Wes Willenbring: Somewhere Someone Else
Hidden Shoal

Wes Willenbring's Somewhere Someone Else further testifies to Hidden Shoal's emergence as a significant player in the ambient electronic music genre. On his debut full-length for the Perth, Australia imprint, the San Francisco-based composer transmutes the natural timbres of piano and electric guitar into crepuscular settings that straddle a space betwixt ambient drones and melodic compositions. Illuminated by shimmering waves of piano radiance, Willenbring's pieces sometimes imperceptibly drift in and out of focus, while their titles—“In A Quiet Dark Room,” “As You Fade Away,” and “Reverie”—leave little doubt as to the music's retiring character.
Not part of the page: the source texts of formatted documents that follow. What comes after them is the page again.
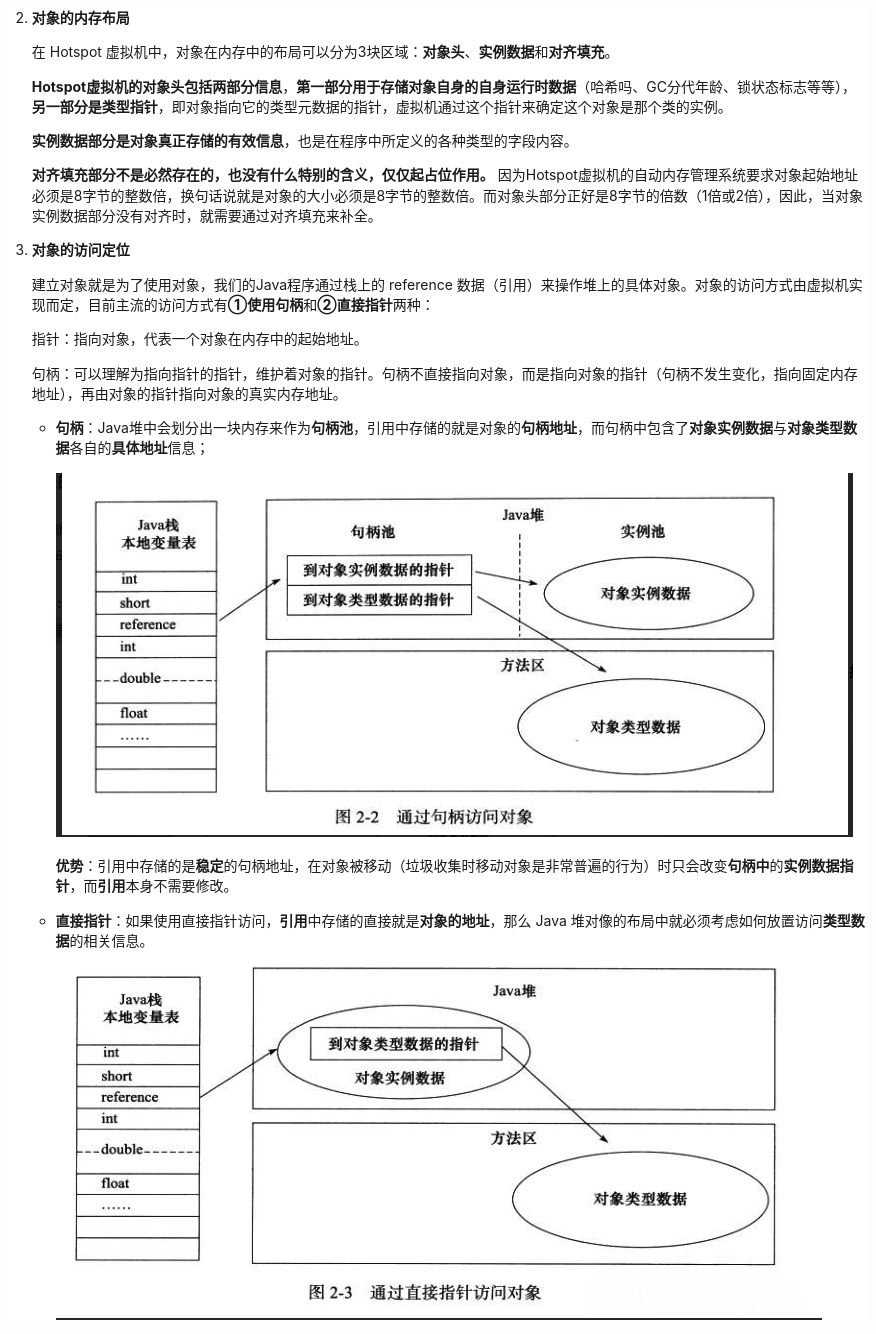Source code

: 2.  **对象的内存布局**

    在 Hotspot 虚拟机中，对象在内存中的布局可以分为3块区域：**对象头**、**实例数据**和**对齐填充**。

    **Hotspot虚拟机的对象头包括两部分信息**，**第一部分用于存储对象自身的自身运行时数据**（哈希吗、GC分代年龄、锁状态标志等等），**另一部分是类型指针**，即对象指向它的类型元数据的指针，虚拟机通过这个指针来确定这个对象是那个类的实例。

    **实例数据部分是对象真正存储的有效信息**，也是在程序中所定义的各种类型的字段内容。

    **对齐填充部分不是必然存在的，也没有什么特别的含义，仅仅起占位作用。** 因为Hotspot虚拟机的自动内存管理系统要求对象起始地址必须是8字节的整数倍，换句话说就是对象的大小必须是8字节的整数倍。而对象头部分正好是8字节的倍数（1倍或2倍），因此，当对象实例数据部分没有对齐时，就需要通过对齐填充来补全。

3.  **对象的访问定位**

    建立对象就是为了使用对象，我们的Java程序通过栈上的 reference 数据（引用）来操作堆上的具体对象。对象的访问方式由虚拟机实现而定，目前主流的访问方式有**①使用句柄**和**②直接指针**两种：

    指针：指向对象，代表一个对象在内存中的起始地址。

    句柄：可以理解为指向指针的指针，维护着对象的指针。句柄不直接指向对象，而是指向对象的指针（句柄不发生变化，指向固定内存地址），再由对象的指针指向对象的真实内存地址。

    * **句柄**：Java堆中会划分出一块内存来作为**句柄池**，引用中存储的就是对象的**句柄地址**，而句柄中包含了**对象实例数据**与**对象类型数据**各自的**具体地址**信息；

      ![image-20210309125828981](interviewImg/image-20210309125828981.png)

      **优势**：引用中存储的是**稳定**的句柄地址，在对象被移动（垃圾收集时移动对象是非常普遍的行为）时只会改变**句柄中**的**实例数据指针**，而**引用**本身不需要修改。

    *   **直接指针**：如果使用直接指针访问，**引用**中存储的直接就是**对象的地址**，那么 Java 堆对像的布局中就必须考虑如何放置访问**类型数据**的相关信息。

        ![image-20210309125917103](interviewImg/image-20210309125917103.png)
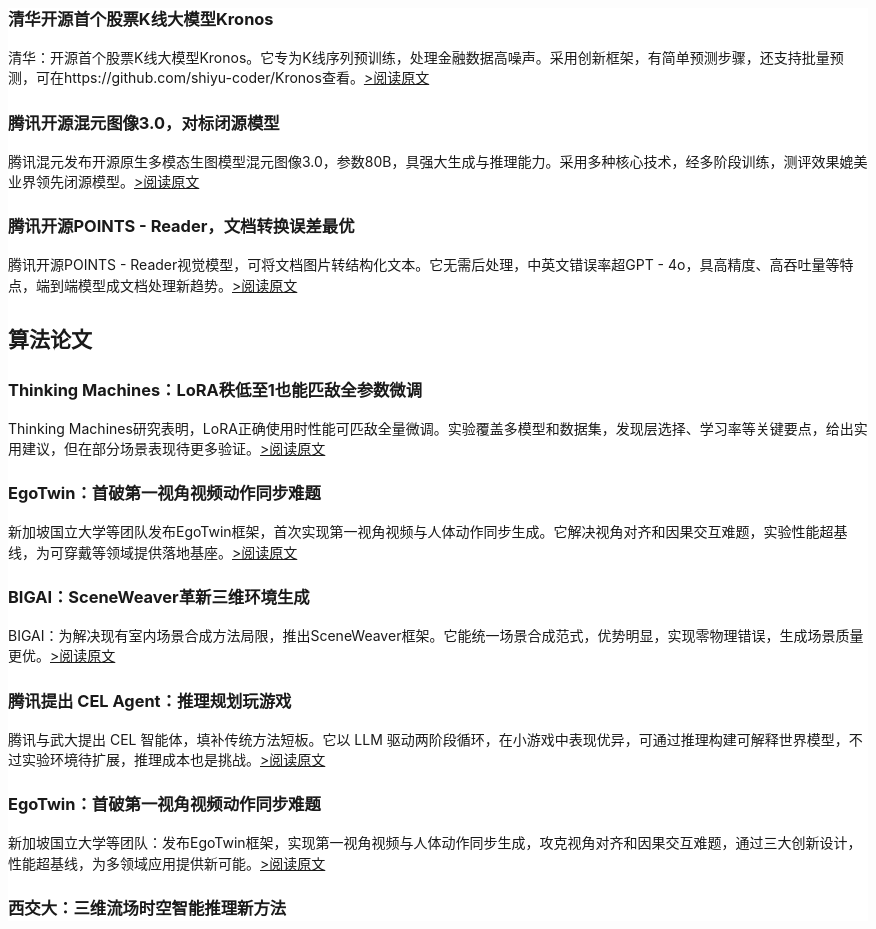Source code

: ### 清华开源首个股票K线大模型Kronos

清华：开源首个股票K线大模型Kronos。它专为K线序列预训练，处理金融数据高噪声。采用创新框架，有简单预测步骤，还支持批量预测，可在https://github.com/shiyu-coder/Kronos查看。[>阅读原文](https://mp.weixin.qq.com/s?__biz=MzkxNjQ4MzMyOA==&chksm=c053a38b97a1928e949651633e20c071e422859e58385fe230ca39b8e522fb4beb78da20a698&idx=1&mid=2247494043&sn=7a9b97ccd497cf2aa9247959031dabe7#rd)

### 腾讯开源混元图像3.0，对标闭源模型

腾讯混元发布开源原生多模态生图模型混元图像3.0，参数80B，具强大生成与推理能力。采用多种核心技术，经多阶段训练，测评效果媲美业界领先闭源模型。[>阅读原文](https://mp.weixin.qq.com/s?__biz=MzIzNjc1NzUzMw==&chksm=e9fb1b4949993c428bc5438b98b1ca337d81bc3d6bb1b55c87832ab74ffa5afdd97248fbc21c&idx=2&mid=2247829795&sn=30eec8460f38042520ce6543029d95d9#rd)

### 腾讯开源POINTS - Reader，文档转换误差最优

腾讯开源POINTS - Reader视觉模型，可将文档图片转结构化文本。它无需后处理，中英文错误率超GPT - 4o，具高精度、高吞吐量等特点，端到端模型成文档处理新趋势。[>阅读原文](https://mp.weixin.qq.com/s?__biz=MzkwMjQ0NzI0OQ==&chksm=c1f138d3e64331cc26d13b7454b50e9ece3ff1682cf80f934615108ef9f7dbda6289755522f1&idx=1&mid=2247503627&sn=5bc44159152a9dd94879cc43c303f529#rd)

## 算法论文

### Thinking Machines：LoRA秩低至1也能匹敌全参数微调

Thinking Machines研究表明，LoRA正确使用时性能可匹敌全量微调。实验覆盖多模型和数据集，发现层选择、学习率等关键要点，给出实用建议，但在部分场景表现待更多验证。[>阅读原文](https://mp.weixin.qq.com/s?__biz=MzA5MTIxNTY4MQ==&chksm=86b8e9286294e6355dbc5e7337057683fa8a4b496a2f3d5d3179ef836300a1ac95c2d4fce86f&idx=1&mid=2461154736&sn=03a016c874de79e16cbbb149a505d24f#rd)

### EgoTwin：首破第一视角视频动作同步难题

新加坡国立大学等团队发布EgoTwin框架，首次实现第一视角视频与人体动作同步生成。它解决视角对齐和因果交互难题，实验性能超基线，为可穿戴等领域提供落地基座。[>阅读原文](https://mp.weixin.qq.com/s?__biz=MzIzNjc1NzUzMw==&chksm=e97e07ad1e9525be5a4c4021fab7d57f1ba50dbd98decc267baa546f964ab4a1035057e8023f&idx=3&mid=2247829946&sn=8d070f4fb6f70f063c34aa17cc20a2e1#rd)

### BIGAI：SceneWeaver革新三维环境生成

BIGAI：为解决现有室内场景合成方法局限，推出SceneWeaver框架。它能统一场景合成范式，优势明显，实现零物理错误，生成场景质量更优。[>阅读原文](https://mp.weixin.qq.com/s?__biz=MzkzNTY3NjM1Ng==&chksm=c315b806d37d65af486cb289c70784afb5714b68f0321661253baadb72f7be66c5786cdceedb&idx=1&mid=2247494488&sn=63b72c44bbc83cc342aa3a2d531bd23c#rd)

### 腾讯提出 CEL Agent：推理规划玩游戏

腾讯与武大提出 CEL 智能体，填补传统方法短板。它以 LLM 驱动两阶段循环，在小游戏中表现优异，可通过推理构建可解释世界模型，不过实验环境待扩展，推理成本也是挑战。[>阅读原文](https://mp.weixin.qq.com/s?__biz=MzI3ODgwODA2MA==&chksm=ea90c14440ba2948af10bab43be7e04dcef2db77381b6e41b2ec5cccb7860b62c8d624970ceb&idx=1&mid=2247544134&sn=40abfb42cd165b1c268268bb6418cb69#rd)

### EgoTwin：首破第一视角视频动作同步难题

新加坡国立大学等团队：发布EgoTwin框架，实现第一视角视频与人体动作同步生成，攻克视角对齐和因果交互难题，通过三大创新设计，性能超基线，为多领域应用提供新可能。[>阅读原文](https://mp.weixin.qq.com/s?__biz=MzIzNjc1NzUzMw==&chksm=e917826654ec4521b633f0c27bad7b3706feb184263dae2c9deb6d3dccc4457b87cb937d05f0&idx=4&mid=2247829795&sn=9f536a95370f1db77227658bf4b003a8#rd)

### 西交大：三维流场时空智能推理新方法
He wisely introduces subtle contrasts from one song to another such that, at one moment, the music's atmospheric side (“Correspondence”) might be emphasized while, moments later, a more aggressive attack is featured (the piano melodies that resound aggressively against a background mass of strings during “In A Quiet Dark Room”). Mimicking the passage from waking to sleeping, “Reverie” slowly submerges the guitar's bright strum into the blurry mass that swells below, while “Aperture” is graced by piano chords as elegant and minimal as a Satie miniature, its prettiness offset by the drone hovering in the distance. Occasionally, antecedents for Willenbring's style declare themselves: “Lost Illusions” presents its stately and melancholic lines of electric guitar and piano in a plodding manner that recalls Labradford and, with its softly churning swirls and muffled tones, “Resuscitate” aligns itself to the type of nuanced soundscaping heard on Eluvium's Talk Amongst the Trees. Willenbring's music impresses throughout, but most especially when the echoes of blurred piano notes bleed into the ringing sustain of guitar atmospherics.